Instructions for the task: Can you locate every row below that contains the word "largest", with case counting, and copy each of those rows in full?

···

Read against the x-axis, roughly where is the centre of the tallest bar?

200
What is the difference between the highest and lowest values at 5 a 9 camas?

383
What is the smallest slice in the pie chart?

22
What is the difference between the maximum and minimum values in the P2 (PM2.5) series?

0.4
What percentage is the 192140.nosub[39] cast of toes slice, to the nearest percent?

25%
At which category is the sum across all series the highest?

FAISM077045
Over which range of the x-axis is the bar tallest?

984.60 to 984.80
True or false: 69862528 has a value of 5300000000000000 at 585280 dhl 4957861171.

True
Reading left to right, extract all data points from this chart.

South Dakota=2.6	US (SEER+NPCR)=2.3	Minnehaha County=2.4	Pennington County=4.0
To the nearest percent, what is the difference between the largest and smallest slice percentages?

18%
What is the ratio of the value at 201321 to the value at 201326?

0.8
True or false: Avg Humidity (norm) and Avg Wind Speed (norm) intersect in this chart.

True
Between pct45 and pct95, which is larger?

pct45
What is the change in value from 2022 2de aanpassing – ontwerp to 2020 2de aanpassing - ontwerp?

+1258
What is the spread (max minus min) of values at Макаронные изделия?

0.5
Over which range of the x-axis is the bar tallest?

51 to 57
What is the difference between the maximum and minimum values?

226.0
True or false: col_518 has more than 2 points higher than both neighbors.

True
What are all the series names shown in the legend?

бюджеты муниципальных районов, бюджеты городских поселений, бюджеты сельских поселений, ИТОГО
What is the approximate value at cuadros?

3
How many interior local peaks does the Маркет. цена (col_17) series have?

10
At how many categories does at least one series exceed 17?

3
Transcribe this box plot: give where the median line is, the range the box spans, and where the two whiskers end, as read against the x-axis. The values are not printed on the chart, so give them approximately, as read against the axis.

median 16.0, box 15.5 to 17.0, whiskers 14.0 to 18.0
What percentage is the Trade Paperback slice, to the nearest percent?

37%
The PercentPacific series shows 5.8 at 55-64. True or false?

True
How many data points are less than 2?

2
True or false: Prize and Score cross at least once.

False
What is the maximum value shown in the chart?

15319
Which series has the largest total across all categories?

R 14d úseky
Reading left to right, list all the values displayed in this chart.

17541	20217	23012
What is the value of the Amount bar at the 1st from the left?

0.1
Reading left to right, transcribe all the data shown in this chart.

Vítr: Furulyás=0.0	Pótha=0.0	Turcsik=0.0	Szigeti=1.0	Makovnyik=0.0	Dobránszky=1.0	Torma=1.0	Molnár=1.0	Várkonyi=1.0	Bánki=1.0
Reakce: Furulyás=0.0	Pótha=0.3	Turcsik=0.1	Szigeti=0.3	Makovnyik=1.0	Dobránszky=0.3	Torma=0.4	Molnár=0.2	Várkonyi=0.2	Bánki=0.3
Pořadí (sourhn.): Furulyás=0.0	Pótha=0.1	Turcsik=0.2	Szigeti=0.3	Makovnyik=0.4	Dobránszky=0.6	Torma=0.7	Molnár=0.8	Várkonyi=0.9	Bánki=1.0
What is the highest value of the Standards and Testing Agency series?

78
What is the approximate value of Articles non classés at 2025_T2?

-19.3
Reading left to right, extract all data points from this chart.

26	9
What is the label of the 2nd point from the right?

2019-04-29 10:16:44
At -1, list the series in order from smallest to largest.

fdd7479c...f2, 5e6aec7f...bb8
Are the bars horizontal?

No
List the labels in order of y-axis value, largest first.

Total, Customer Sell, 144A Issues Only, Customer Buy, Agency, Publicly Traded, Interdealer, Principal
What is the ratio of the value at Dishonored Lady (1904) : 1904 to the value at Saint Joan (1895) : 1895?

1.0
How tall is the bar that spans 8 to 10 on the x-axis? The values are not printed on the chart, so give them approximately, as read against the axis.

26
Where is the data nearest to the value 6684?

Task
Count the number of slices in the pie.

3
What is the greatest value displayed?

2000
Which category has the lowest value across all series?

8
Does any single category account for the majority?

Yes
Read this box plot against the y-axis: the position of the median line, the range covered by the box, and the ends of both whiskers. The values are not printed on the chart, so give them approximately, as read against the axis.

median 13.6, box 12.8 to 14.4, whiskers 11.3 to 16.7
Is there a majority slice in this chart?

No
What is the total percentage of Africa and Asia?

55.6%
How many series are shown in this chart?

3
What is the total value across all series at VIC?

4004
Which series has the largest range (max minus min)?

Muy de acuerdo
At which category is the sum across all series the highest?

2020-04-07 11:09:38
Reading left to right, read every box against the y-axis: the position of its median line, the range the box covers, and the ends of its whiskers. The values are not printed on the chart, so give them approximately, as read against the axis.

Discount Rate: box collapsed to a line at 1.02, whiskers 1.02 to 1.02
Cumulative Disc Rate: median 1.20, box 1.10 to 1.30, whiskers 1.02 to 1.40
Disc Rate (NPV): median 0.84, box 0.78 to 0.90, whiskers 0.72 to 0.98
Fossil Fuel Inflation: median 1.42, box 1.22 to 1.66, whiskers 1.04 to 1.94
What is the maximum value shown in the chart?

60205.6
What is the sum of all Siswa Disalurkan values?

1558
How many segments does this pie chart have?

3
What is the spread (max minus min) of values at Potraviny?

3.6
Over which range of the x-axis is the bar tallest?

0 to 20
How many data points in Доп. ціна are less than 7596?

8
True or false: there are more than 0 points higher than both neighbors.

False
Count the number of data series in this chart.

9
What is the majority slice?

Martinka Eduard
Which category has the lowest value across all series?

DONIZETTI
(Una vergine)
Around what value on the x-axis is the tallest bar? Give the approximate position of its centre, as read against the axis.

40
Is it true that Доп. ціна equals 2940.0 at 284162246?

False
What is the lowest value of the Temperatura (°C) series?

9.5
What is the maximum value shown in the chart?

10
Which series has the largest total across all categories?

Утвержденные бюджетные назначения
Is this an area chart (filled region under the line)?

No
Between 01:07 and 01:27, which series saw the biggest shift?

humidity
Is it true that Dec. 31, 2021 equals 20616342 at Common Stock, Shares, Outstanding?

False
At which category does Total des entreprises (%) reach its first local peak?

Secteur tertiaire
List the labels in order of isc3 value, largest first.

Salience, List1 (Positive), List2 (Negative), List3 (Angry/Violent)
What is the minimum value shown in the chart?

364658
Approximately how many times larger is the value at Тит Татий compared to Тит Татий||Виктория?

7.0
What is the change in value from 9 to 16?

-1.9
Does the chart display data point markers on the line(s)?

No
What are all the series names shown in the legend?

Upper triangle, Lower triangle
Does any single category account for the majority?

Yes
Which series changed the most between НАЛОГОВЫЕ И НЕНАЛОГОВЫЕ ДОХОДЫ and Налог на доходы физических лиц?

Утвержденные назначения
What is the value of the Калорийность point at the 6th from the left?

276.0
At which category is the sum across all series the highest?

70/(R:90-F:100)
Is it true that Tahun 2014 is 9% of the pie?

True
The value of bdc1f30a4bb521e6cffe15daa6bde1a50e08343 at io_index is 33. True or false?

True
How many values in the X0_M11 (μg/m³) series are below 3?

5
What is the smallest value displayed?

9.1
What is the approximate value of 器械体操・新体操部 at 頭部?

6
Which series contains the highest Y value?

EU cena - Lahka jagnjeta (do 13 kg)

···

Solution:
To the nearest percent, what is the difference between the largest and smallest slice percentages?
Which series has the largest total across all categories?
At -1, list the series in order from smallest to largest.
List the labels in order of y-axis value, largest first.
Which series has the largest range (max minus min)?
Which series has the largest total across all categories?
List the labels in order of isc3 value, largest first.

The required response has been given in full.